The Master provider is designed by a client/server structure, where the server holds a reference to a DBus proxy object to the selected Location provider. The client will evaluate the available providers choosing the best one, following a provider selection algorithm and based on the user requirements.

The Master server could attend several clients and it monitors the currently selected Location Provider, notifying all the clients any status transition and events,  or even the change of the selected provider.

Both components, client and server, are accessed through the DBus interface, org.freedesktop.Geolcue.MasterClient and org.freedesktop.Geolcue.Master interfaces respectively.

Master client/server

As commented before, the Master Provider has a client/server based design; the server is defined as a singleton of the class GeoclueMaster and its the responsible of the clients instantiation.

The GeoclueMasterClient class instances are the ones used for external applications to interact with the Location framework. It creates the necessary providers (Address, Position, Velocity, …) associated to the Master DBus interface (org,freedesktop,Geoclue.MasterClient. The corresponding GcMasterClient instance will receive all the requests, forwarded thought the Master Dbus interface (org.freedesktop.Geoclue.Master) to the Master server, which will derive the call to the selected Location Provider, using the specific provider DBus interface (org.freedesktop.Geoclue.Providers.Localnet).

And thats all; there are other components, like the connectivity manager and the related interfaces, or the web services supporting classes, but i think the contents described in this post are far enough to understand how GeoClue works, or at least, to show what a complex structure it has.

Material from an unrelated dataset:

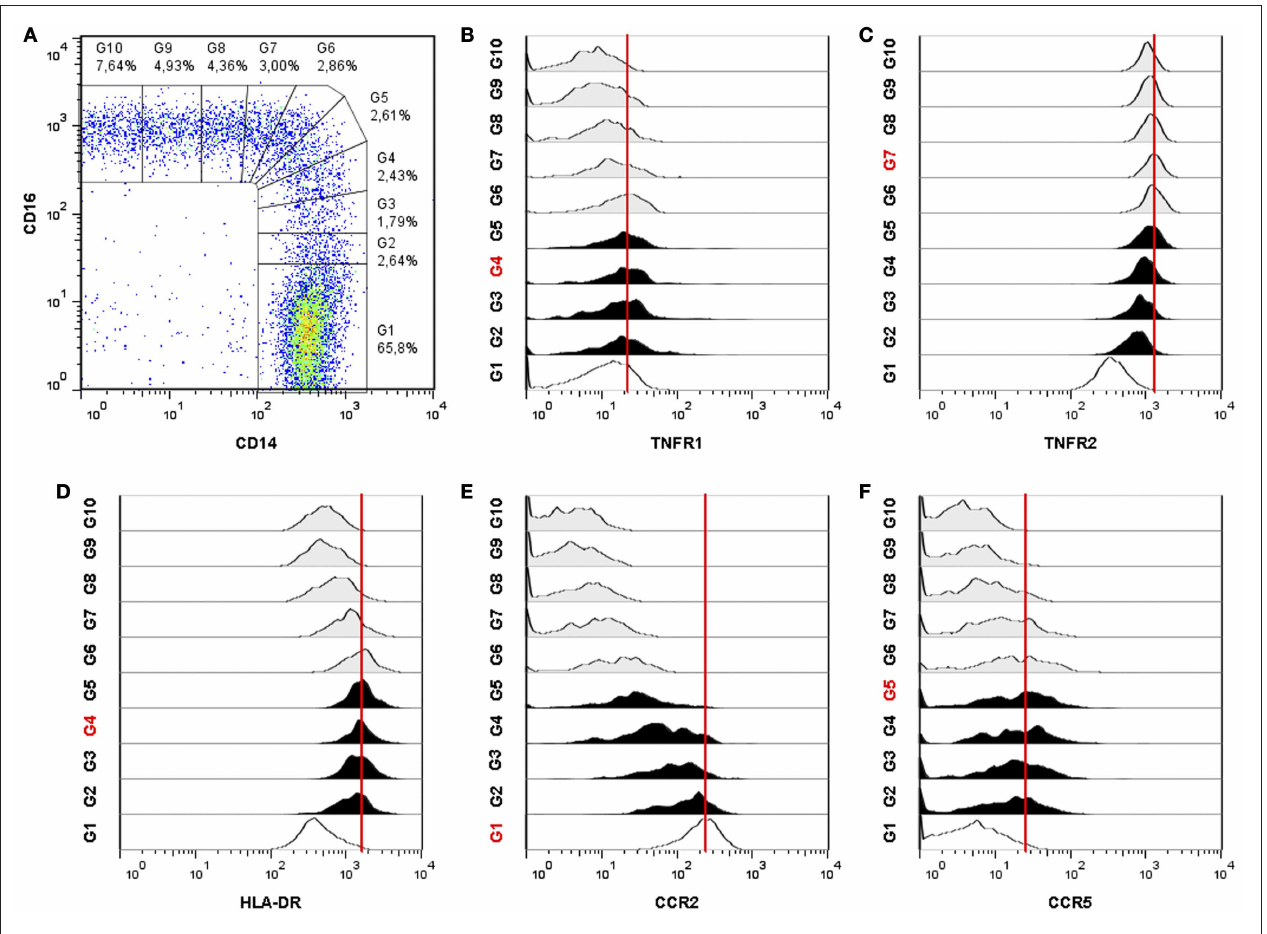
FiguRe 1 | Differential expression of TNFR1, TNFR2, HLA-DR, CCR2, and CCR5 on monocyte subsets of a sarcoidosis patient. (A) Monocytes are subdivided into 10 gates based on an increasing CD16 expression and a decreasing CD14 expression. Monocyte subset tracking stages of TNFR1 (B) , TNFR2 (C) , HLA-DR, (D) , CCR2 (e) , and CCR5 (F) . The red gate number and the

The following sequence diagram could help to understand how the classes interact to get the address, for instance:

A more interesting debate would be if such a complex design is necessary, or if the advantages it provides, in terms of flexibility and generalization, are enough to justify that, or even they could be obtained as a result of a different design, perhaps simpler. But such an interesting debate will take place in future posts 😉 stay tunned.